▶ _TEXT SECTION_
# # # # #

The Other Guys (2010)
For about thirty minutes, this is one of the funniest movies of the 2010s ("Aim for the bushes" and the whisper fight at the funeral both had me in stitches), but somewhere along the line, it follows in the unfortunate footsteps of a lot of buddy-cop comedies, in that it becomes more interested in its fairly basic plot than its own jokes. The rest of the movie isn't "bad," but it is somewhat generic outside of the thoroughly winning onscreen chemistry between Will Ferrell and Mark Wahlberg (is this the last good performance of Wahlberg's career to date?). Also, the plot itself, which focuses on Wall Street financial crimes, makes this a little bit of an awkward transitional work from Adam McKay's Bush-era comedies into his modern edutainment mode, to the point where the movie credits are set against literal infographics about wealth inequality and Ponzi schemes. Like, yes, the financial sector is evil, but 1) the movie's insistence that we understand the social ramifications of what's happening dilutes the comedy quite a bit, and 2) we're doing this critique in the context of how Wall Street hurts police benefits? Whatever, if McKay hadn't gone on to make the movies he did following this one, I probably wouldn't bat an eye, because lots of comedies have trouble balancing jokes with plot, and this movie is still funnier than most of them. Grade: B+

Hostel (2005)

# # # # #

▶ _RECORDS SHOWN_
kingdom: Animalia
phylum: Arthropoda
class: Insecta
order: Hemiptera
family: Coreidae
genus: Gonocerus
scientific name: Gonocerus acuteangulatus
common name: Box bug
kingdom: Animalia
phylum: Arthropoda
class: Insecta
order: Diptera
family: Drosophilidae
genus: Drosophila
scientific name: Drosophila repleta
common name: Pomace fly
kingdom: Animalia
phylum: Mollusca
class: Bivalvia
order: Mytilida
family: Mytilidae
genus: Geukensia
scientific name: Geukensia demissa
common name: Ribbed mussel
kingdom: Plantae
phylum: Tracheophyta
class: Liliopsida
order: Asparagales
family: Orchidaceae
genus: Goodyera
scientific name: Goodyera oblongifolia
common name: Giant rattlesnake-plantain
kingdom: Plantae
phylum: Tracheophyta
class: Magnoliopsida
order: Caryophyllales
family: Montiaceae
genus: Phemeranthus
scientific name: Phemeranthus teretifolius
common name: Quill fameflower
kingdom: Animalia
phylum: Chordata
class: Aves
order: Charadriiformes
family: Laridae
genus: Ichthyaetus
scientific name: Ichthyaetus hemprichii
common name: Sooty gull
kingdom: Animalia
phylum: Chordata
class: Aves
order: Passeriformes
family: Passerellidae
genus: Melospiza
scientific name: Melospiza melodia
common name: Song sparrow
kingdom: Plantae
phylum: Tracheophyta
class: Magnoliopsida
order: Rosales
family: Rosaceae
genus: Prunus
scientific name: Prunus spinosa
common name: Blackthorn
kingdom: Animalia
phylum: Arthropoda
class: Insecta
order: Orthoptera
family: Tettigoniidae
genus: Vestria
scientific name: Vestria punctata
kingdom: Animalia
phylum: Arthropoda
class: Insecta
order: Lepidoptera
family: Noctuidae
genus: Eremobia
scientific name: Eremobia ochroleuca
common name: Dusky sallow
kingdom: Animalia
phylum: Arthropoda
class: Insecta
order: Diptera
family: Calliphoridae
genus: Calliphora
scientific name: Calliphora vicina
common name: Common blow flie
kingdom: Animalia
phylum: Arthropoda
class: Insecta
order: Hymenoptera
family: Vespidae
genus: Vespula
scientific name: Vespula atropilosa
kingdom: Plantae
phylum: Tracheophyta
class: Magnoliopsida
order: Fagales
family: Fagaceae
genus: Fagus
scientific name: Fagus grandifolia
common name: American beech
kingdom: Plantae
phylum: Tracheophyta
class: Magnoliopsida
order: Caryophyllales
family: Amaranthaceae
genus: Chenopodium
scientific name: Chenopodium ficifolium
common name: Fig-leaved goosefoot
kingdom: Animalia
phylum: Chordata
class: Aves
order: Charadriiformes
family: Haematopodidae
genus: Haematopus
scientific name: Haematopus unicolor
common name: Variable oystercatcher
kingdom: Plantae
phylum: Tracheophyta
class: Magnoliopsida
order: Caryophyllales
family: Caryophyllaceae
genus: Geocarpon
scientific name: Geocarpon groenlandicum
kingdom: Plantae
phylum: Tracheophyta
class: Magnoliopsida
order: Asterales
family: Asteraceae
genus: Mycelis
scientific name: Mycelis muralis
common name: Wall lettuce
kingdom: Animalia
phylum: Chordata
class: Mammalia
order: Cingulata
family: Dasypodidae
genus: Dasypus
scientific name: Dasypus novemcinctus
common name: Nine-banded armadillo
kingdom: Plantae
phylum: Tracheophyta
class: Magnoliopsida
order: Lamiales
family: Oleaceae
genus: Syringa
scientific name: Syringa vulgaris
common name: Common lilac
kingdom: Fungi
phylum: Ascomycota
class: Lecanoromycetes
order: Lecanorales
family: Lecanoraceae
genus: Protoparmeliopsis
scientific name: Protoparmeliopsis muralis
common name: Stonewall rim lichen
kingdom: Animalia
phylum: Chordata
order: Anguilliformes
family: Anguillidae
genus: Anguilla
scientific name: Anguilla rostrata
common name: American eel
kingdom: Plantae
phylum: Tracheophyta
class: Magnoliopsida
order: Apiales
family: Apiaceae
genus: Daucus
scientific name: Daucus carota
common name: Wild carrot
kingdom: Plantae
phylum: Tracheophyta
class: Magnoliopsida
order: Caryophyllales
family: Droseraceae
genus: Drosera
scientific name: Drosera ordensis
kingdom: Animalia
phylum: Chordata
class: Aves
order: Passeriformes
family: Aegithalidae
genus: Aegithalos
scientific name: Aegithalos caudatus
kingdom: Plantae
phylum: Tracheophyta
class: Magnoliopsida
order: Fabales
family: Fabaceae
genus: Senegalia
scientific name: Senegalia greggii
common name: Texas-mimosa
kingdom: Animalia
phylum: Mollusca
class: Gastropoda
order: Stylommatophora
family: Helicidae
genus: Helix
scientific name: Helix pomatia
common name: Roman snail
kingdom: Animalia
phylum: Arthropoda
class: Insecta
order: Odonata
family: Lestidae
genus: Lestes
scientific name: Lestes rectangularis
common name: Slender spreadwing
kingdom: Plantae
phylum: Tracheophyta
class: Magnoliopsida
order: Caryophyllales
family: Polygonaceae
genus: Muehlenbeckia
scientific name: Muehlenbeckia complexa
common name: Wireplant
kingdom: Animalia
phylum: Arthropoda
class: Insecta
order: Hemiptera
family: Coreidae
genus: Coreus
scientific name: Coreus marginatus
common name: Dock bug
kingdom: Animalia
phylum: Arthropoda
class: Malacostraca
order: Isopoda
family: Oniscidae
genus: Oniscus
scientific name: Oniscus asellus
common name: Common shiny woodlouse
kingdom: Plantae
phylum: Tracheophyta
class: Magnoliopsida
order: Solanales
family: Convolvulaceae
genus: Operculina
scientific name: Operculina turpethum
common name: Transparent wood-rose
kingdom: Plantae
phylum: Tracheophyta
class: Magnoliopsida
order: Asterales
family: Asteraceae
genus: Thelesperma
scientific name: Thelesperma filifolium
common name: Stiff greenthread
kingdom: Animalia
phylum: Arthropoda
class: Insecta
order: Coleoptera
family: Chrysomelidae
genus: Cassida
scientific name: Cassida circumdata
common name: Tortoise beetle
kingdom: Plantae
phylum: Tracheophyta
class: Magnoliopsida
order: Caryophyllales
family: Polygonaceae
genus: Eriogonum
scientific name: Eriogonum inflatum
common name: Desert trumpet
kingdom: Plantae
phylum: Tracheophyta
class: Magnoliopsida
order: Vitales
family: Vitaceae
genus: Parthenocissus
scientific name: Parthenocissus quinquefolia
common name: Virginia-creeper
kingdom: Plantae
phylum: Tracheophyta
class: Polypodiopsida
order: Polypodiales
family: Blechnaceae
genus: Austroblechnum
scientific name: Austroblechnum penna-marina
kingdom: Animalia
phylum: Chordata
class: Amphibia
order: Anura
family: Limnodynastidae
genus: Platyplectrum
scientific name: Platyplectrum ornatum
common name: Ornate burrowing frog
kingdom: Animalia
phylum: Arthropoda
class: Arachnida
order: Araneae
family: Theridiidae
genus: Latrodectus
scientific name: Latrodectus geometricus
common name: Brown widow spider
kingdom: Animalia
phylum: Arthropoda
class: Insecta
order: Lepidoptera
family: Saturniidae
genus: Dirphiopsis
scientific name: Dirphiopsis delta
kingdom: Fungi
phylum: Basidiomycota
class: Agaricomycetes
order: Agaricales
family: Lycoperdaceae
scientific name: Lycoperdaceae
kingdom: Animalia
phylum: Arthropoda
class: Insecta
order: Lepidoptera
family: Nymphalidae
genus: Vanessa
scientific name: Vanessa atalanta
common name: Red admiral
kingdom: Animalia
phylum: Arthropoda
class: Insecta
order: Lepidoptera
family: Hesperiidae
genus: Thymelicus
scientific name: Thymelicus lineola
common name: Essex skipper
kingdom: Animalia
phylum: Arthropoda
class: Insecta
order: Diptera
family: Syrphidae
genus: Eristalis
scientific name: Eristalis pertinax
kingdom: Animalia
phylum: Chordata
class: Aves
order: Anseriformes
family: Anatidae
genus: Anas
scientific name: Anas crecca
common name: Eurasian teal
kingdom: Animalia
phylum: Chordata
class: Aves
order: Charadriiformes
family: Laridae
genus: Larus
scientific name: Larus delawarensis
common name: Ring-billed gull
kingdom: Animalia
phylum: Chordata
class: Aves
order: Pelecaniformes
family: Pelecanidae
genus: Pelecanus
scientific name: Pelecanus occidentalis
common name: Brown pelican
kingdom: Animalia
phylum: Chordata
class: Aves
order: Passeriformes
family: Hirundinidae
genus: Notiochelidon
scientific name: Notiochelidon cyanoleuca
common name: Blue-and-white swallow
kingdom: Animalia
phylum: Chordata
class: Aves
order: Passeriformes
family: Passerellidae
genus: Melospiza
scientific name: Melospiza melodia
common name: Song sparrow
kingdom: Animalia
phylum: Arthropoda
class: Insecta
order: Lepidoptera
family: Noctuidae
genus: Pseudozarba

# # # # #

▶ _PROBLEM REQUIREMENTS_
Answer these questions using the review of The Other Guys above.
1. The onscreen chemistry between which two actors does the review praise?
2. What kind of crimes does the movie's plot focus on?
3. What grade does the review give the movie?

▶ _TASK RESPONSE_
1. Will Ferrell and Mark Wahlberg
2. Wall Street financial crimes
3. B+